Grupa mieszkańców Spółdzielni Mieszkaniowej “Jaroty” dotarła do dokumentów z zarobkami zarządu. Podstawowa pensja prezesa olsztyńskiej spółdzielni wynosi prawie tyle, ile prezydenta Polski. A do tego doliczyć trzeba również premie.
Miesięczna pensja podstawowa prezesa Spółdzielni Mieszkaniowej “Jaroty” w Olsztynie wynosi 19 tys. zł. Taką informację przekazali mieszkańcy spółdzielni na środowej konferencji prasowej. Ta kwota już może przyprawić o zawrót głowy, ale na tym wynagrodzenie prezesa olsztyńskiej spółdzielni się nie kończy.
Spółdzielnia Mieszkaniowa “Jaroty” pod lupą mieszkańców
Mieszkańcy dotarli do informacji, z których wynika, że prezes dodatkowo przyznaje sobie okazjonalne premie, które wynoszą nawet 120 proc. podstawowego wynagrodzenia.

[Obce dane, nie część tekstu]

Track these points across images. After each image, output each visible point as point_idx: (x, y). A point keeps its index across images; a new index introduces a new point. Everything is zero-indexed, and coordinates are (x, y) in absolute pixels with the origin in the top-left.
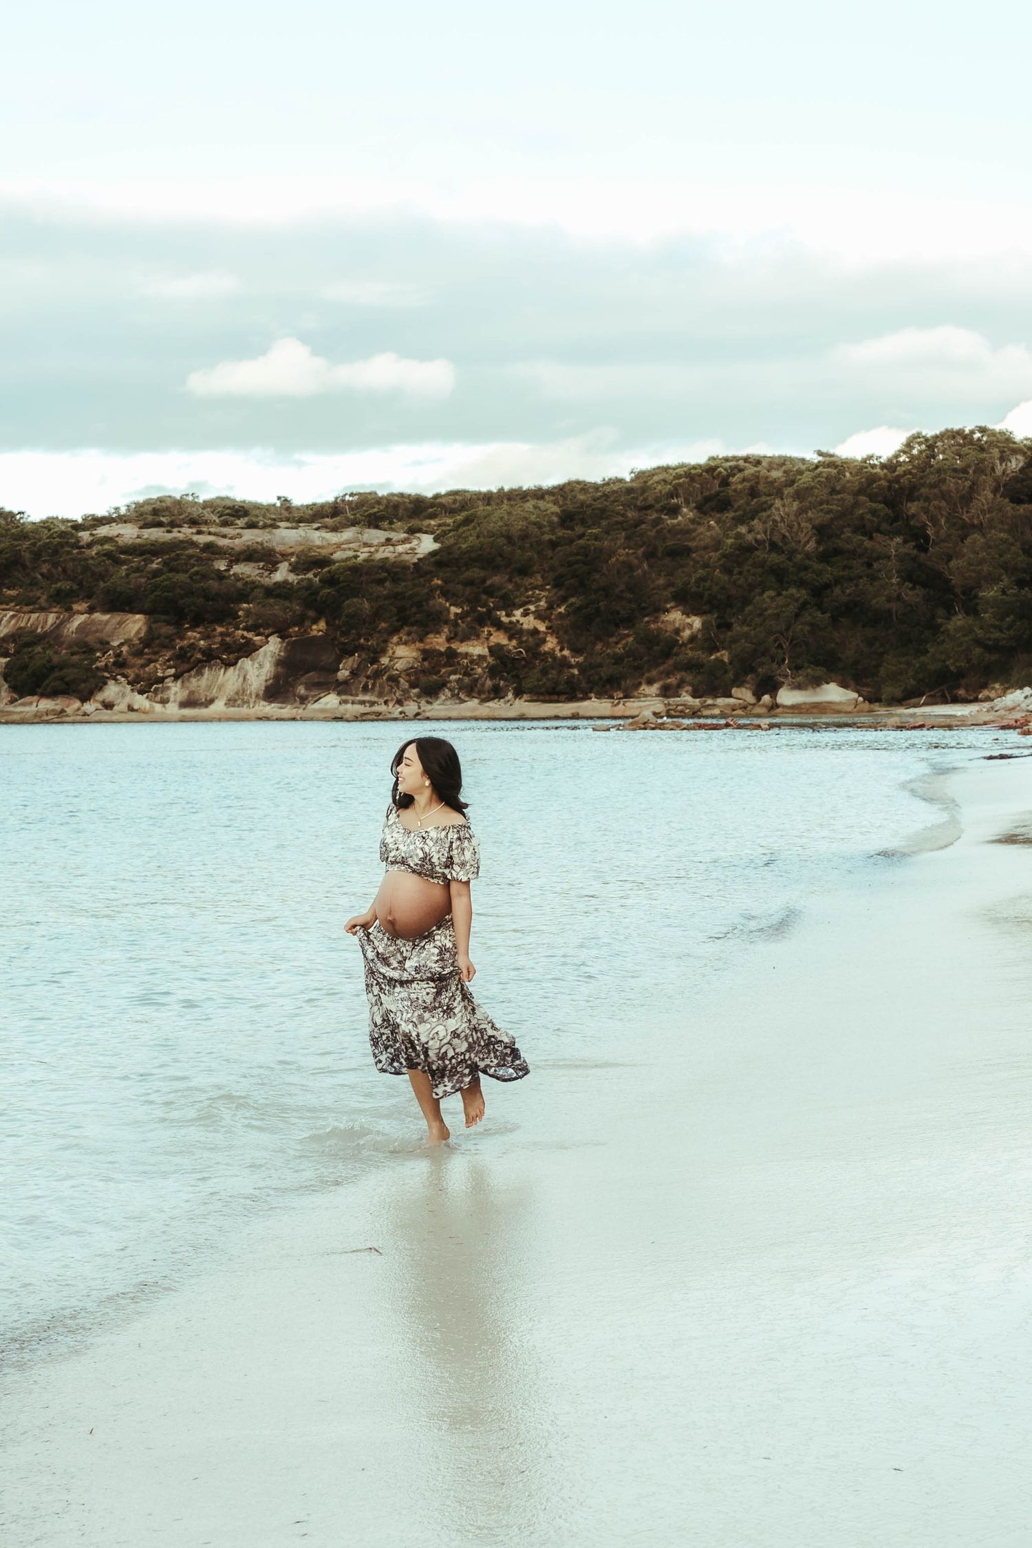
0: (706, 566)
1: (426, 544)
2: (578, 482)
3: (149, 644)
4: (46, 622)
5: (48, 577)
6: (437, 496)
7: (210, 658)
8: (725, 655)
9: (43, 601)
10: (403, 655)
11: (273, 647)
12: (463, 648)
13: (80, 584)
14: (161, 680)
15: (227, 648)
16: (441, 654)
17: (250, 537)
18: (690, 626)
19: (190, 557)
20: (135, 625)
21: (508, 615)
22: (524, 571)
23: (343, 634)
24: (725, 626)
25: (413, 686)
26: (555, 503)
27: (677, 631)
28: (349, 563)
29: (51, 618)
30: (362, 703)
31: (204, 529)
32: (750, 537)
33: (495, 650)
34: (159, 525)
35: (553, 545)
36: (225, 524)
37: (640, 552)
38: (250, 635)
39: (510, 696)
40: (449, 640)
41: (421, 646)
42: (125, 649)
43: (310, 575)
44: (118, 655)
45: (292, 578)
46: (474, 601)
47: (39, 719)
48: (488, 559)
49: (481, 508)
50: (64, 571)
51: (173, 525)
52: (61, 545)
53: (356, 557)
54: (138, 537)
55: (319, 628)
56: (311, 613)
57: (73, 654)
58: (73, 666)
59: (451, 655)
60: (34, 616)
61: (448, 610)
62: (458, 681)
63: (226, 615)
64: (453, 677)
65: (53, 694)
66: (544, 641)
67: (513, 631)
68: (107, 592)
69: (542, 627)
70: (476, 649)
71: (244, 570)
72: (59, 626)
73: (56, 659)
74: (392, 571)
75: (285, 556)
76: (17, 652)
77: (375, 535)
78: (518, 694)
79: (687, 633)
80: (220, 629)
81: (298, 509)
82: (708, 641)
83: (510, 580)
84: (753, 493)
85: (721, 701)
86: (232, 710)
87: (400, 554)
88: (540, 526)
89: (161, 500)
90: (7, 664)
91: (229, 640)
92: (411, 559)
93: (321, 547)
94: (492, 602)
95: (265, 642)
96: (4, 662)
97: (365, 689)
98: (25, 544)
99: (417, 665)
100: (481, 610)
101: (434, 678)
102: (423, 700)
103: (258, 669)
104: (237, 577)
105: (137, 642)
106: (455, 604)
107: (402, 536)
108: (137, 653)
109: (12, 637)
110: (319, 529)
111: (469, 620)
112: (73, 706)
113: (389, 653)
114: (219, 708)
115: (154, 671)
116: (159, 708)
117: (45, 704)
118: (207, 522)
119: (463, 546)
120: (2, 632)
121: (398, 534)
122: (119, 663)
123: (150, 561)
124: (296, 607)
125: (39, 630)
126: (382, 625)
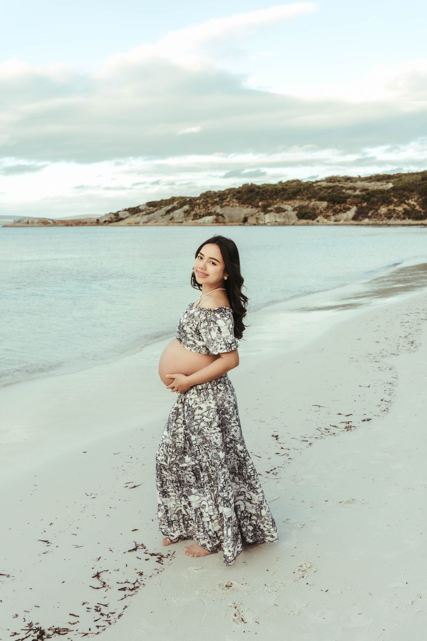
1: (390, 185)
3: (327, 208)
5: (306, 194)
6: (394, 175)
7: (340, 211)
9: (305, 198)
10: (383, 210)
11: (354, 209)
12: (397, 208)
13: (313, 195)
14: (330, 216)
15: (344, 209)
16: (392, 210)
17: (351, 184)
19: (338, 189)
20: (325, 204)
21: (408, 201)
22: (412, 191)
23: (370, 206)
25: (385, 217)
26: (421, 175)
28: (373, 190)
29: (307, 203)
30: (374, 221)
31: (341, 183)
33: (405, 209)
34: (331, 182)
35: (419, 185)
36: (346, 181)
38: (350, 206)
39: (407, 219)
40: (394, 207)
41: (387, 208)
42: (322, 209)
43: (364, 193)
44: (321, 210)
45: (360, 193)
46: (400, 198)
47: (304, 224)
48: (404, 189)
49: (404, 177)
50: (310, 192)
51: (334, 182)
52: (310, 187)
53: (374, 189)
54: (327, 185)
55: (365, 204)
56: (363, 201)
57: (311, 210)
58: (311, 213)
59: (394, 210)
60: (304, 202)
61: (394, 200)
62: (396, 216)
63: (345, 202)
64: (395, 215)
65: (306, 219)
66: (416, 207)
67: (409, 205)
68: (319, 197)
69: (415, 204)
70: (400, 209)
71: (349, 192)
72: (308, 204)
73: (307, 211)
74: (382, 192)
75: (358, 188)
76: (300, 210)
77: (379, 183)
78: (409, 219)
80: (343, 205)
81: (362, 178)
83: (409, 193)
86: (345, 223)
87: (384, 188)
88: (416, 181)
89: (332, 177)
91: (345, 207)
92: (387, 189)
93: (366, 186)
94: (404, 198)
95: (353, 207)
96: (296, 212)
97: (375, 218)
98: (302, 187)
99: (386, 212)
100: (402, 200)
101: (390, 215)
102: (387, 220)
103: (351, 213)
104: (347, 193)
105: (325, 208)
106: (396, 199)
107: (385, 183)
108: (325, 210)
109: (299, 207)
110: (366, 182)
111: (399, 202)
112: (311, 221)
113: (380, 210)
114: (342, 222)
115: (328, 214)
116: (329, 222)
117: (305, 221)
118: (342, 181)
119: (399, 186)
120: (296, 206)
121: (384, 183)
122: (321, 212)
123: (328, 190)
124: (360, 200)
125: (304, 205)
126: (379, 204)
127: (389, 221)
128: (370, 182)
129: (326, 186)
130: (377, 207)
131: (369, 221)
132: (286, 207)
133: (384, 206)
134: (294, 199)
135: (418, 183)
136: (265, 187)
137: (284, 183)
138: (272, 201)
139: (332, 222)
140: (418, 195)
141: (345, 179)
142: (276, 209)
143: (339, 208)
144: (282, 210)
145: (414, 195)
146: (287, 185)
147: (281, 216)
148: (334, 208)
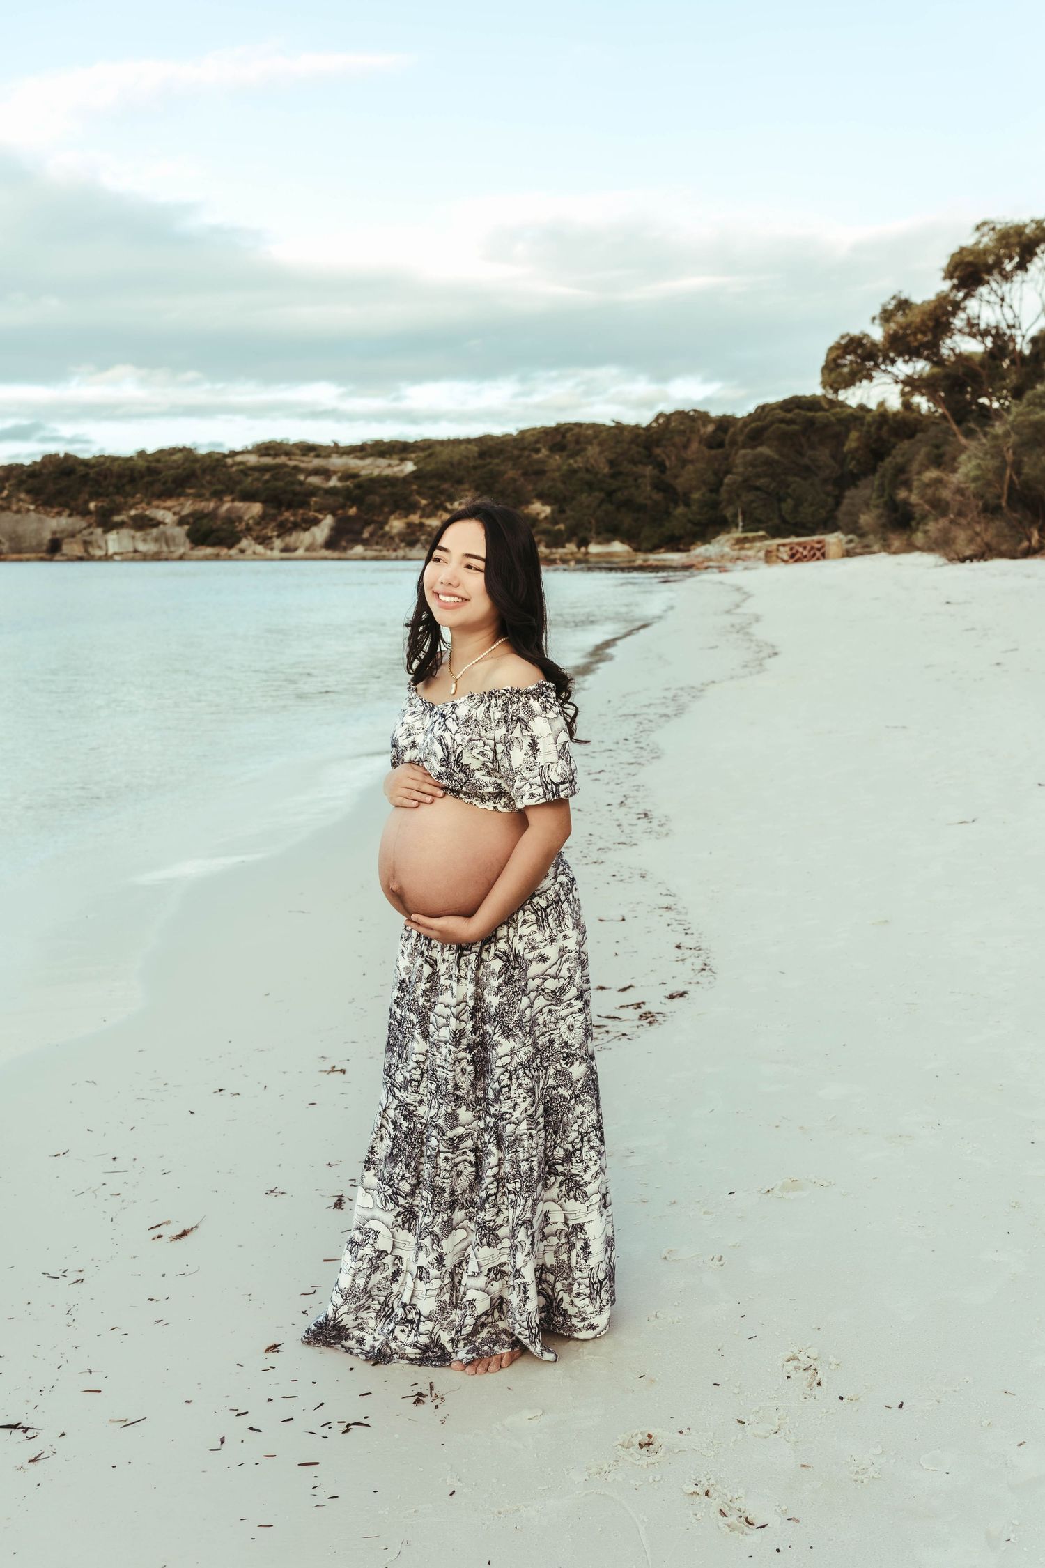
0: (553, 480)
1: (409, 467)
2: (488, 435)
3: (263, 519)
4: (209, 507)
5: (209, 483)
6: (416, 442)
7: (295, 526)
8: (562, 526)
9: (208, 495)
10: (396, 525)
11: (328, 521)
13: (227, 487)
14: (270, 538)
15: (304, 521)
17: (317, 462)
18: (544, 511)
19: (285, 473)
20: (256, 508)
21: (452, 504)
22: (460, 481)
23: (366, 514)
24: (562, 511)
25: (402, 541)
26: (476, 446)
27: (538, 514)
28: (370, 476)
29: (211, 505)
30: (376, 550)
31: (293, 457)
32: (575, 466)
34: (268, 455)
35: (475, 468)
36: (304, 455)
37: (520, 472)
38: (317, 514)
40: (421, 517)
41: (405, 520)
42: (251, 522)
43: (348, 483)
44: (247, 524)
45: (339, 484)
46: (433, 498)
47: (206, 558)
48: (441, 475)
49: (438, 448)
50: (218, 480)
51: (276, 455)
52: (216, 466)
53: (372, 474)
54: (258, 461)
55: (353, 511)
56: (349, 503)
57: (223, 523)
58: (224, 530)
59: (422, 525)
60: (203, 504)
61: (419, 502)
62: (426, 540)
63: (304, 504)
64: (423, 538)
65: (213, 545)
68: (241, 491)
71: (314, 480)
72: (216, 508)
73: (215, 527)
74: (391, 481)
75: (335, 473)
76: (194, 522)
77: (383, 462)
79: (543, 516)
80: (301, 511)
81: (342, 447)
82: (553, 519)
83: (452, 486)
84: (577, 442)
85: (561, 551)
86: (308, 554)
87: (395, 473)
88: (468, 458)
89: (270, 442)
90: (189, 530)
91: (305, 517)
92: (401, 475)
93: (353, 468)
94: (443, 498)
95: (324, 518)
96: (186, 527)
97: (377, 543)
98: (198, 465)
99: (404, 531)
100: (438, 502)
101: (413, 538)
102: (407, 549)
103: (321, 532)
104: (310, 484)
105: (256, 517)
106: (424, 498)
107: (397, 462)
108: (258, 523)
109: (191, 514)
110: (354, 458)
111: (431, 507)
112: (224, 551)
113: (390, 524)
114: (300, 552)
115: (267, 533)
116: (269, 552)
117: (209, 551)
118: (294, 454)
119: (429, 468)
120: (185, 512)
121: (395, 462)
122: (249, 529)
123: (263, 475)
124: (341, 500)
125: (206, 511)
126: (386, 510)
127: (410, 550)
128: (362, 458)
129: (258, 464)
130: (381, 519)
131: (366, 550)
132: (160, 514)
133: (397, 514)
134: (179, 495)
135: (471, 464)
136: (103, 464)
137: (151, 455)
138: (122, 500)
139: (276, 553)
140: (472, 490)
141: (301, 450)
142: (134, 518)
143: (292, 519)
144: (151, 523)
145: (465, 490)
146: (158, 461)
147: (149, 538)
148: (280, 518)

Dla porównania, prezydent RP Andrzej Duda po wszystkich podwyżkach zarabia niecałe 26 tys. zł brutto. Premier Mateusz Morawiecki otrzymuje po podwyżkach wynagrodzenie w wysokości około 20 500 zł brutto.
Mieszkańcy ujawnili też zarobki całego zarządu SM “Jaroty”:
– prezes: ponad 19 tys. zł miesięcznie podstawowej pensji + premie nawet do 120 proc. pensji podstawowej,
– wiceprezes ds. ekonomicznych: 19,38 tys. zł brutto miesięcznie
– wiceprezes ds. inwestycji i remontów: 18,65 tys. brutto miesięcznie
* Koszty podstawowe miesięczne zarządu to ok. 99,4 tys. zł brutto.
* Koszty podstawowe roczne zarządu to ok. 960,19 tys. zł brutto.
* Podsumowanie podstawowych kosztów utrzymywania zarządu SM “Jaroty” rocznie:
960,18 tys. zł brutto + 165,24 tys. zł + 23,524 tys. zł + 14,402 tys. zł = ok. 1 163 358 mln zł brutto.
Protesty mieszkańców
Od kilku miesięcy mieszkańcy organizują protesty przed siedzibą spółdzielni i żądają odejścia prezesa SM “Jaroty” Romana Przedwojskiego oraz całego zarządu. Członkowie spółdzielni nie zgadzają się również na kolejne podwyżki wprowadzane przez zarząd.
Mieszkańcy uważają, że to nie w porządku, gdy prezes i wiceprezesowie zarabiają po kilkanaście tysięcy złotych miesięcznie, a oni muszą płacić coraz wyższe rachunki. Wskazują też, że podwyżki (w tym roku było ich już pięć) są wprowadzane bez konsultacji z mieszkańcami.
Ponadto mieszkańcy skarżą się na nieregularne wywożenie śmieci, niedokładne sprzątanie klatek schodowych, a nawet zamknięty klub kultury, mimo że regularnie płacą składki na kulturę. Mieszkańcy żądają dymisji prezesa spółdzielni, który pełni tę funkcję od 1994 roku. Chcą, aby ich spółdzielnią zarządzała osoba młoda, rozumiejąca potrzeby mieszkańców i niezaangażowana w politykę.